I use to spend a lot of time worrying about people stealing my ideas. In fact there are a lot of things I have missed out on because I spent so much time sheltering my good ideas that I never got to use them. I have only recently come to understand that this is not only harmful but pointless. If you have a successful idea people are going to steal it.
So why did I stop worrying about this. It is because I embraced an idea called "gesture". Gesture is an art school term for how an artist manipulates their material. Jackson Pollok had a frenetic gesture. Van Gogh had a very heavy one. The way I think of gesture is like terroir for people. It is the combination of personality, environment, technique, materials, limitations and emotions that create a "youness" in what you make. I feel that learning to identify your gesture and then develop it is the single best thing you can do for yourself and your business.
It can be really hard to focus on this. We live in a society that values innovation. It seems like everyone is trying to come up with the next big idea. The problem with this plan is that as soon as you put that new idea out there, people will begin to replicate it, and suddenly it's not that big of an idea anymore. I think it is more important to spend your time thinking about how to develop your gesture.
Take DaVinci.
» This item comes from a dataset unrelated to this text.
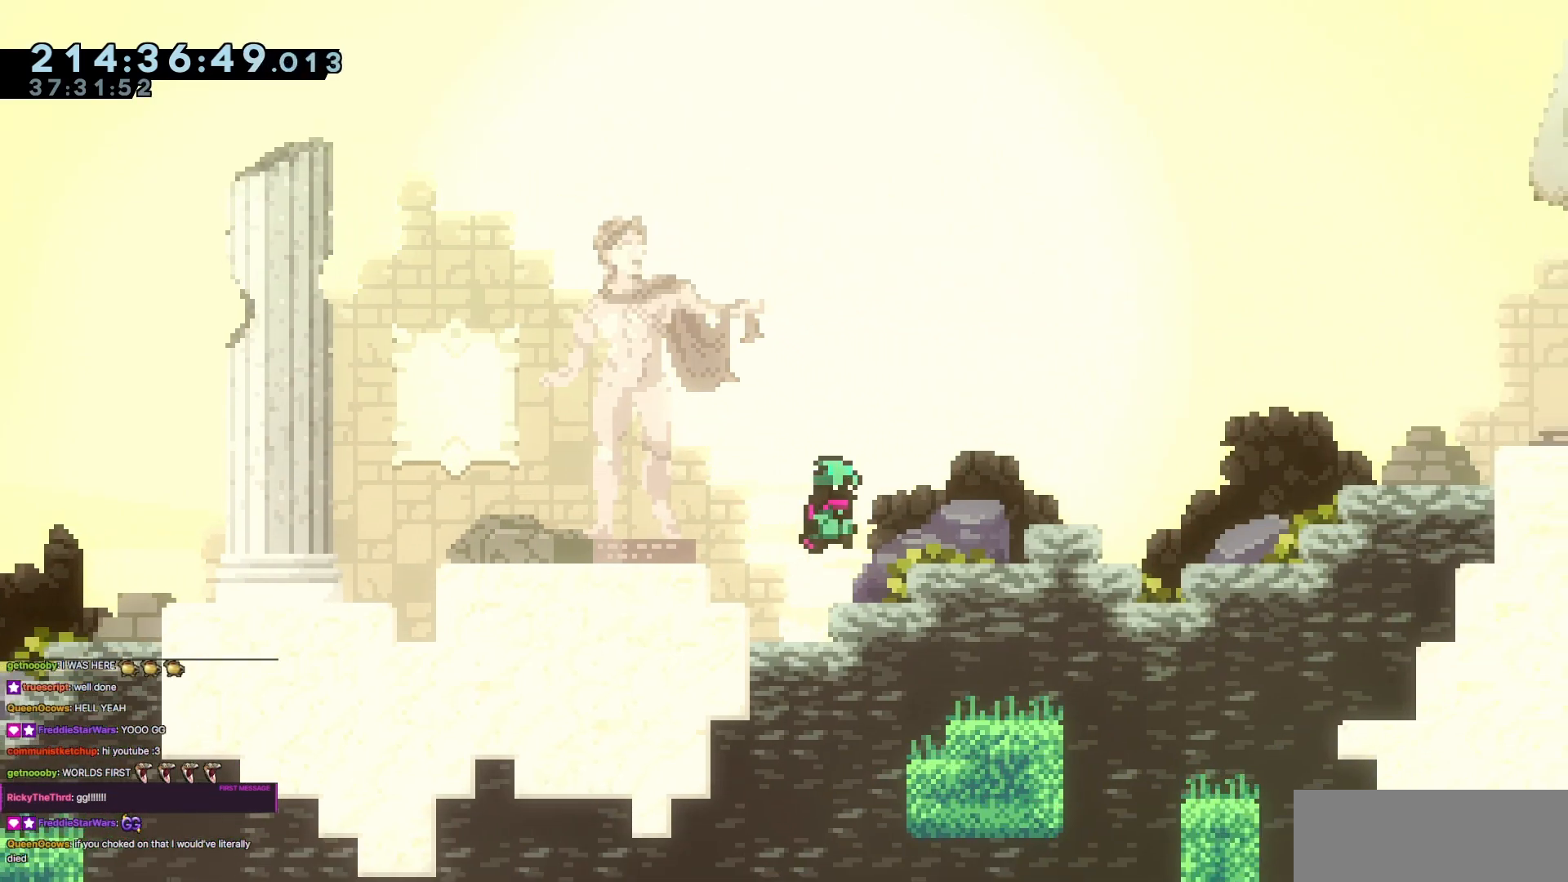
{"keys": [], "events": [[217, "jump3", "up"], [450, "right", "up"]]}
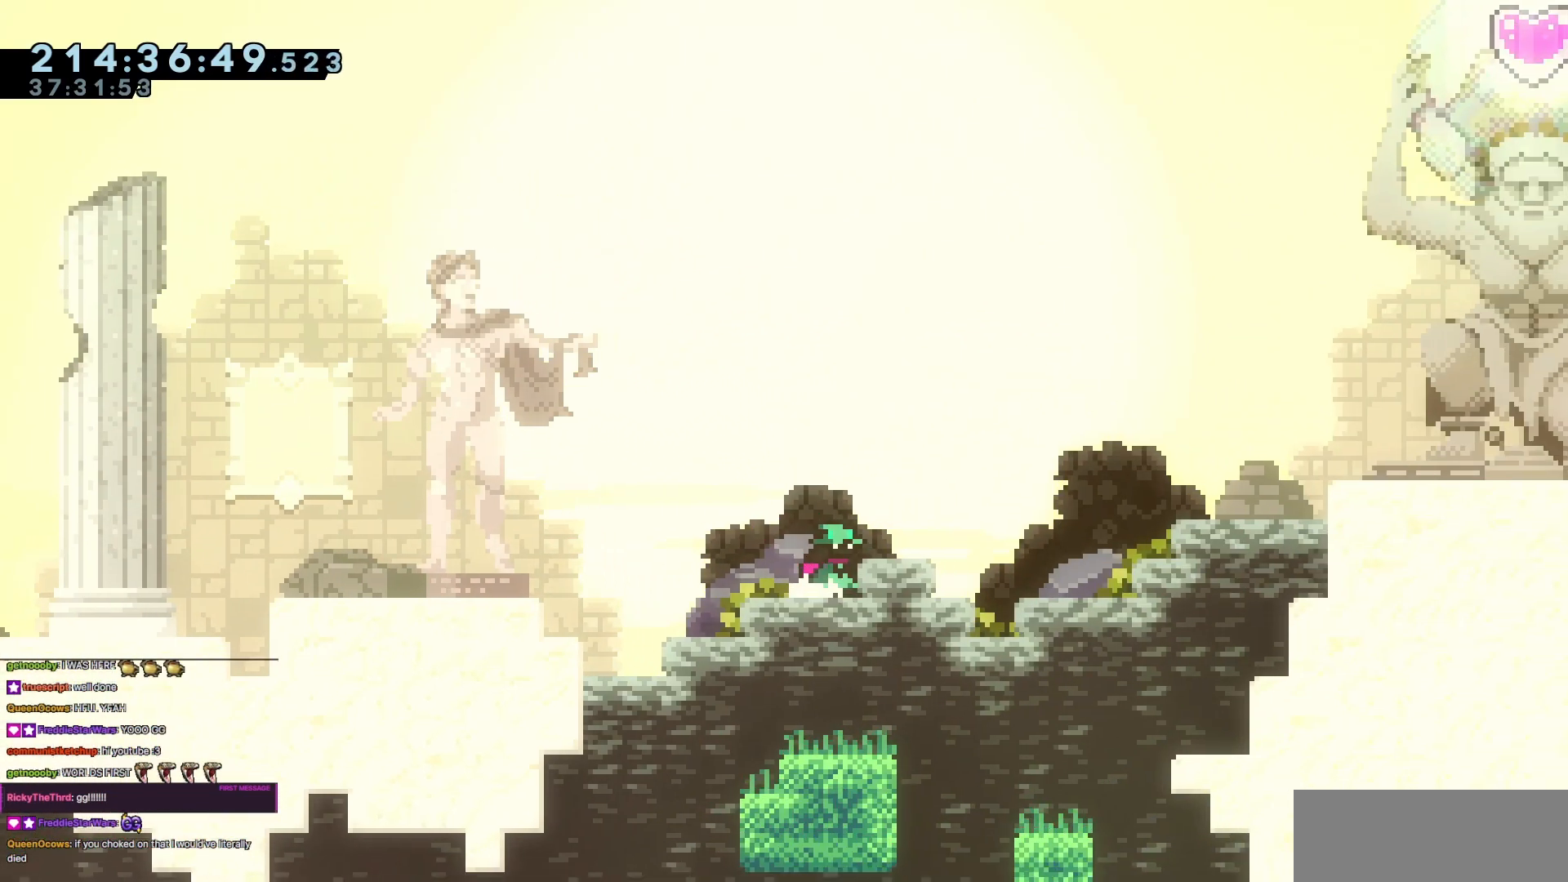
{"keys": [], "events": []}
You could spend your whole life trying to be DaVinci. You cloud learn his techniques, replicate his materials, move to Italy, buy a fancy hat, and paint similar subjects as DaVinci, but he'll trump you every time. That is because he could paint something that any stranger could walk past and say "that looks like a DaVinci." It's not because of his technique, his materials, his subjects, or his location but because of all of these things plus the unique thing that made DaVinci different from everyone else.
When I am making a wallet (I'm seriously not trying to compare myself to DaVinci here) I try to think about all of the subconscious gestures I make while creating it. I'm left handed. I work in a poorly lit basement. I'm probably listening to music. I apply dye clockwise. I always start at the front and work my way back. I like it when the dye doesn't apply evenly. I'm going to use a natural finish rather than acrylic. If I were to take just one of these, say uneven dye, and try to capitalize on it I might be successful for a moment, but other people would catch on eventually and I'd be out of luck.
Finding your gesture can be really hard and worse yet, it can't be forced. The only way to find it is examine how you do things and why you do them. Continually ask yourself what works for you and reenforce that. Work that really speaks of you is something that can never be copied. I think that this is the real value behind an item that is handmade.